Le gouvernement burkinabè a adopté un nouveau décret modifiant le texte n°2018-1199 du 31 décembre 2018 relatif au commerce de distribution. Cette réforme vise à renforcer l’organisation du marché intérieur et à accroître la participation des acteurs nationaux dans les circuits de commercialisation.
Désormais, le commerce de détail est réservé aux citoyens burkinabè, aux ressortissants des pays membres de la Confédération des États du Sahel (AES) ainsi qu’aux ressortissants d’autres États africains appliquant le principe de réciprocité avec le Burkina Faso.
Selon les autorités, cette mesure a pour objectif d’améliorer la régulation du secteur, de consolider la souveraineté économique et alimentaire et de protéger les petits commerçants. En limitant l’accès au commerce de détail à des catégories précises d’opérateurs, l’exécutif entend favoriser l’émergence d’initiatives locales et réduire la domination de certains segments du marché par des acteurs étrangers.
Le décret interdit également aux ressortissants étrangers les achats dits « bord champ », une pratique jugée défavorable à la bonne organisation des chaînes d’approvisionnement.
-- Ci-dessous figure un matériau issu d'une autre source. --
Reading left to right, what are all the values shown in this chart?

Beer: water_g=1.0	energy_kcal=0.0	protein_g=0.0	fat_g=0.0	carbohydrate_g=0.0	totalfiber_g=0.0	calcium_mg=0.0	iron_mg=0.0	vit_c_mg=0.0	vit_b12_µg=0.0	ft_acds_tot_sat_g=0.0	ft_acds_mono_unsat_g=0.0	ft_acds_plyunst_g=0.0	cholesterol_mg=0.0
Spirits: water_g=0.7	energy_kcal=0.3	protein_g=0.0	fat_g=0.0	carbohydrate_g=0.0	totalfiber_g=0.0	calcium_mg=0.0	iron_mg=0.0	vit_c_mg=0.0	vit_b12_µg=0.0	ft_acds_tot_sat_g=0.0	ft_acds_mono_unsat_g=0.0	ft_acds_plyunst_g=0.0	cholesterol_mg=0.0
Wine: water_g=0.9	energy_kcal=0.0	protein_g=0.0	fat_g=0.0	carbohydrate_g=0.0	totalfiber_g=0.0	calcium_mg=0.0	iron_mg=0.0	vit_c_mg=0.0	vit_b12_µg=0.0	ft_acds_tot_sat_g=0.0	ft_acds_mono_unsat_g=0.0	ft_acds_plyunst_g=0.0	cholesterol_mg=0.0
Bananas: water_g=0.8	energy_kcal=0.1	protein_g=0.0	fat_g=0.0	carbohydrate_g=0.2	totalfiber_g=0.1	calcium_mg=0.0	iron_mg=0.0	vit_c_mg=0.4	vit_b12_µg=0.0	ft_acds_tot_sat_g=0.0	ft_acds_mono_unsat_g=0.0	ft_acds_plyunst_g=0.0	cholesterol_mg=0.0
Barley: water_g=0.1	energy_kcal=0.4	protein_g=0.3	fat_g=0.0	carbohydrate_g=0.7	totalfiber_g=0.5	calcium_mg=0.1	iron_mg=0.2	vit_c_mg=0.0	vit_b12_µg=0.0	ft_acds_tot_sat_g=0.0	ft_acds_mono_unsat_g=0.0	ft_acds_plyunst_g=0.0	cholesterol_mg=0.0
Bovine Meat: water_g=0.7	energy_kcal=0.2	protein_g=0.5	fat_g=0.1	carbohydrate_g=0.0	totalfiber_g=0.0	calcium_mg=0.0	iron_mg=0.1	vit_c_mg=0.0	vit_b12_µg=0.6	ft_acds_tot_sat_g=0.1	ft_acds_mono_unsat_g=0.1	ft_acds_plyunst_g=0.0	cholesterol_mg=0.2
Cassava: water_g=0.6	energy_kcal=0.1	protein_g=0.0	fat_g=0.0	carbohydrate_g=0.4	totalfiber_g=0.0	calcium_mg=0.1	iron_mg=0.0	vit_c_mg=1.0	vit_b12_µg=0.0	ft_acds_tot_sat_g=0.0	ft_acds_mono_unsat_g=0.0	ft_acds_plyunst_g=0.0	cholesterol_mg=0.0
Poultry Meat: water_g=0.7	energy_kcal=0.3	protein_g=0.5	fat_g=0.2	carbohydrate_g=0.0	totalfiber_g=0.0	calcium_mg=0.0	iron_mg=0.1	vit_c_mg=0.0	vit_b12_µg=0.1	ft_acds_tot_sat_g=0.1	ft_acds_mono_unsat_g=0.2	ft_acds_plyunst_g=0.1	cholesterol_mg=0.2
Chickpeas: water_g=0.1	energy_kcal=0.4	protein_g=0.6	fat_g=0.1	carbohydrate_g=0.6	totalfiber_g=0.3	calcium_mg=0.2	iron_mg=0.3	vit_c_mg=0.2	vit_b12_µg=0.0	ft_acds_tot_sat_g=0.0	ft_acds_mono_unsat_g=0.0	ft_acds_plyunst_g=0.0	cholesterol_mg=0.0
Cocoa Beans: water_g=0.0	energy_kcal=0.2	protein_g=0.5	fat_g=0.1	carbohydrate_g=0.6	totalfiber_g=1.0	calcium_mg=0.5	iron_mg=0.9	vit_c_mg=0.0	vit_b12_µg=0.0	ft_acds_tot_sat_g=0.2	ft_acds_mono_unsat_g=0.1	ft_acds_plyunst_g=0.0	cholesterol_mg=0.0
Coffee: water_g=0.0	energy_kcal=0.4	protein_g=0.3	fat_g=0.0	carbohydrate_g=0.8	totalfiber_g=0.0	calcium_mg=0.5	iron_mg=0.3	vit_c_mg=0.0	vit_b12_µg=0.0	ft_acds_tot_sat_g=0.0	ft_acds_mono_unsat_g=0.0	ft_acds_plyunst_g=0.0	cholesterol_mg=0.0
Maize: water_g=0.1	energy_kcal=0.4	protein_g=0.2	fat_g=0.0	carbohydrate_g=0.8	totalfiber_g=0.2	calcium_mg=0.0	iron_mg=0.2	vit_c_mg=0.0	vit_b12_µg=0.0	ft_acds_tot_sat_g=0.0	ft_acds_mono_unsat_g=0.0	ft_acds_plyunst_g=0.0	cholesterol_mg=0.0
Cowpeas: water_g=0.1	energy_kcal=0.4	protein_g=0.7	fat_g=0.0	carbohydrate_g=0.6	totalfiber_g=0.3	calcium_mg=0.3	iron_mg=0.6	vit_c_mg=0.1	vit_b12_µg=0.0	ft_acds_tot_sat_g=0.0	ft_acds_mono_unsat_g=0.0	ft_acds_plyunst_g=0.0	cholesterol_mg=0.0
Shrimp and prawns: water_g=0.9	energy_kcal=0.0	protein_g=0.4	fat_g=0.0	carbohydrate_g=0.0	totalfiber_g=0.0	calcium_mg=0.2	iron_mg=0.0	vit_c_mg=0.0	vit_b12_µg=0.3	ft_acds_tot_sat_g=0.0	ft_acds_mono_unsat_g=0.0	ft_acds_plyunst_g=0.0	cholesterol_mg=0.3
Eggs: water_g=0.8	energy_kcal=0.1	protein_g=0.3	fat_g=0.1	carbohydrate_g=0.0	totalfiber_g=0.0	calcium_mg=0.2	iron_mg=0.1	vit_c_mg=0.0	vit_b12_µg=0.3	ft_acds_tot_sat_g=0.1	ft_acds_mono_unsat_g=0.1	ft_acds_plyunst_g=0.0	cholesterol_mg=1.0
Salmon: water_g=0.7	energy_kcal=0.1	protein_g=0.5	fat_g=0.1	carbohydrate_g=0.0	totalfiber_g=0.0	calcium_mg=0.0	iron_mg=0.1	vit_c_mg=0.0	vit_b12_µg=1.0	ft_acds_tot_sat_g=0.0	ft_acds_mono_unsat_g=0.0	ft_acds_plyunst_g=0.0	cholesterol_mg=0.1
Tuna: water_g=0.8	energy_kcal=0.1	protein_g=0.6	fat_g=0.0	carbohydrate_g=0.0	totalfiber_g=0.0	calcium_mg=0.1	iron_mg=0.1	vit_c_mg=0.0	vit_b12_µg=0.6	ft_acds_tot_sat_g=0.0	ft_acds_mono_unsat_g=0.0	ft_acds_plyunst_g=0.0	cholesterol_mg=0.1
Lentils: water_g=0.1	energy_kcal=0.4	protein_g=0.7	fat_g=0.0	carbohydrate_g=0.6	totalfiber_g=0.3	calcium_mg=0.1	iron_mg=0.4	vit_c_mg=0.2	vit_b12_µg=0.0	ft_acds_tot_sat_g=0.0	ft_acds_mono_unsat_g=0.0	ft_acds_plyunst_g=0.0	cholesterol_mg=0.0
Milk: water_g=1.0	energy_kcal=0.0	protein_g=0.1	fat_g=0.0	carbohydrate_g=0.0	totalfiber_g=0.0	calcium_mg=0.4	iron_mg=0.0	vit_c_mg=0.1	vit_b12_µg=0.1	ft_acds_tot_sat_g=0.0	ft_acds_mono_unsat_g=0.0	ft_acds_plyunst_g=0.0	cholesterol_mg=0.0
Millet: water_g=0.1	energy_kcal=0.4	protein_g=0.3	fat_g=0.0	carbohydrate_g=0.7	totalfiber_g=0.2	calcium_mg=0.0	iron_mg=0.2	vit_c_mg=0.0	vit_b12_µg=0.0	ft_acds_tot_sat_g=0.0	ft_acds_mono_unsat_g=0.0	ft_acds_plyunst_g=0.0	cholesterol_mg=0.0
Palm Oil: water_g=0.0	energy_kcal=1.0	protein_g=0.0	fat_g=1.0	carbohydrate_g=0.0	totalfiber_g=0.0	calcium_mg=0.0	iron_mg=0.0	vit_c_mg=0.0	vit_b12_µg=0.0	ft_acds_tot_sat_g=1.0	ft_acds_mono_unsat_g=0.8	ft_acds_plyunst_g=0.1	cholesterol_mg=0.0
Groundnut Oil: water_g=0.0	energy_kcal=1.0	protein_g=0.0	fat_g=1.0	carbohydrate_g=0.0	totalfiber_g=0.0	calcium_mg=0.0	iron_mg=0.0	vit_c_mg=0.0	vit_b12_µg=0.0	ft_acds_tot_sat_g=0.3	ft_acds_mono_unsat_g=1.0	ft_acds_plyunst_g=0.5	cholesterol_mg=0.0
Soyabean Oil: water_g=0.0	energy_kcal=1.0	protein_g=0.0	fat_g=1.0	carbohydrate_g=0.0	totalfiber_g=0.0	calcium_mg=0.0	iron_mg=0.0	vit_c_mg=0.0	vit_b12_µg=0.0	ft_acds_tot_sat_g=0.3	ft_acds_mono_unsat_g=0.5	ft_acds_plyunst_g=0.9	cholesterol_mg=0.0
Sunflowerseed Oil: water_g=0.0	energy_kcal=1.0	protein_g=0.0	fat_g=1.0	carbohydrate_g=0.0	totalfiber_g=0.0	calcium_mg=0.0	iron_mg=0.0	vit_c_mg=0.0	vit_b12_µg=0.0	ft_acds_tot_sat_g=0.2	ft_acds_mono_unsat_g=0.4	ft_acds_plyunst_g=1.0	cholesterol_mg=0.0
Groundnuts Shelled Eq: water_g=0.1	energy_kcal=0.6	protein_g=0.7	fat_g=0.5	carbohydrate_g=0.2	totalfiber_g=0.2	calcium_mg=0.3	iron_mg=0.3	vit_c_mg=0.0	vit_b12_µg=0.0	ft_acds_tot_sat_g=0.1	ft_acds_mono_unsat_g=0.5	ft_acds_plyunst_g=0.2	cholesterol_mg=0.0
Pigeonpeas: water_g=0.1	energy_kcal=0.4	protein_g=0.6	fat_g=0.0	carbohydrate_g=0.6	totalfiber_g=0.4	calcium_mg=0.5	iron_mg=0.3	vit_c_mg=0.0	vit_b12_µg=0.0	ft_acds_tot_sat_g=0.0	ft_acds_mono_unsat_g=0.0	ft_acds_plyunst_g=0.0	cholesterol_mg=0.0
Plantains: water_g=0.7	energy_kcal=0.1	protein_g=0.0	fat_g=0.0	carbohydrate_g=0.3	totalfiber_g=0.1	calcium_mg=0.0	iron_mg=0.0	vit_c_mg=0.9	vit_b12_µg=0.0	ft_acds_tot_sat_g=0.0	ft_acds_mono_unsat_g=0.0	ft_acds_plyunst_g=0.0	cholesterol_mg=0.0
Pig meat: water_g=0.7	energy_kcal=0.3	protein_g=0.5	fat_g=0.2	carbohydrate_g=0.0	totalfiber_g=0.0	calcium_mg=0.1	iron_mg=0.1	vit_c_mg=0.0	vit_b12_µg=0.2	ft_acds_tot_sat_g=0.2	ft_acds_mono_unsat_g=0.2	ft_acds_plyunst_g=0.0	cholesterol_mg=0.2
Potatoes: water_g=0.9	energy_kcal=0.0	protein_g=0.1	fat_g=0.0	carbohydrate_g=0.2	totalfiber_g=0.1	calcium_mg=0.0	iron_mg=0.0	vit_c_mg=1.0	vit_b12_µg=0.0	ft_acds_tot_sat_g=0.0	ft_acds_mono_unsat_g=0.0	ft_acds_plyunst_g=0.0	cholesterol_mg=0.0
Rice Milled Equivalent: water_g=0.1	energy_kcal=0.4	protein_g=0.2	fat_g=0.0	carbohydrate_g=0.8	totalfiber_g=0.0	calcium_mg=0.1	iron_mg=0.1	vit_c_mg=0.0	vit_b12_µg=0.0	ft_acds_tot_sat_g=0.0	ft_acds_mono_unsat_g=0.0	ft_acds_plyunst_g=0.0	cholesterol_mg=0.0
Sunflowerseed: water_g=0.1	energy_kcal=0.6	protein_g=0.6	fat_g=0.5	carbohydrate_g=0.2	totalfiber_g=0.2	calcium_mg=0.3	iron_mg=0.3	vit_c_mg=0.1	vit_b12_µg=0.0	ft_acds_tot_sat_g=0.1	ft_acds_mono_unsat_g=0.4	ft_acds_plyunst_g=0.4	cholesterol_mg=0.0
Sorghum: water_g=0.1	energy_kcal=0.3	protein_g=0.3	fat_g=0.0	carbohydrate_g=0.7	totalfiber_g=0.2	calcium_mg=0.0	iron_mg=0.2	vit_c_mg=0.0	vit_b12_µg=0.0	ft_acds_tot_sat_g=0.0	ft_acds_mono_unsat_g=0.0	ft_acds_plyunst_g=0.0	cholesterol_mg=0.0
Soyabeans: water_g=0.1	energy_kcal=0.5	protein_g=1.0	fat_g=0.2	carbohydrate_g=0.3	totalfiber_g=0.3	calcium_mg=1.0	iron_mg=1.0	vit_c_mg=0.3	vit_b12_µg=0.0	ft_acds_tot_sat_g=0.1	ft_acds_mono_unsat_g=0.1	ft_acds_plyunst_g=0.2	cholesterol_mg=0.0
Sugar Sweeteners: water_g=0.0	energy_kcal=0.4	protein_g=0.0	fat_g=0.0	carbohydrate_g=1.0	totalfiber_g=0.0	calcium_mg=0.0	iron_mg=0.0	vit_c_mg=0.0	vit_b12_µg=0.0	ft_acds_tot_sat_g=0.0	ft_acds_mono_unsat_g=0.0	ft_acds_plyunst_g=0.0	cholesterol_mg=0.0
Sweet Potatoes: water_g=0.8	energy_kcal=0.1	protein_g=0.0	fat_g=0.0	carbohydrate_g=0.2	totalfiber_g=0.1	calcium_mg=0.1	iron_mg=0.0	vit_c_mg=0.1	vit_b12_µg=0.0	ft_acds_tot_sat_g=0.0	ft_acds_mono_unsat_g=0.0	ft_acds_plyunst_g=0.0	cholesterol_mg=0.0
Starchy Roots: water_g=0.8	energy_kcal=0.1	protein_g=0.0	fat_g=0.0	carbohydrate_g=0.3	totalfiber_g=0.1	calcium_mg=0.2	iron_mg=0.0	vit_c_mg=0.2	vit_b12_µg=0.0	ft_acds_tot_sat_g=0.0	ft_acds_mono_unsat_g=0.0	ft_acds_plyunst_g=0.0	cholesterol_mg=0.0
Cette disposition vise à préserver les intérêts des producteurs et à éviter les distorsions pouvant impacter les prix et la disponibilité des produits.
À travers cette nouvelle orientation réglementaire, le gouvernement affirme sa volonté de soutenir les filières agro-sylvo-pastorales, de protéger les emplois locaux et de promouvoir une concurrence plus saine et équitable sur le marché national.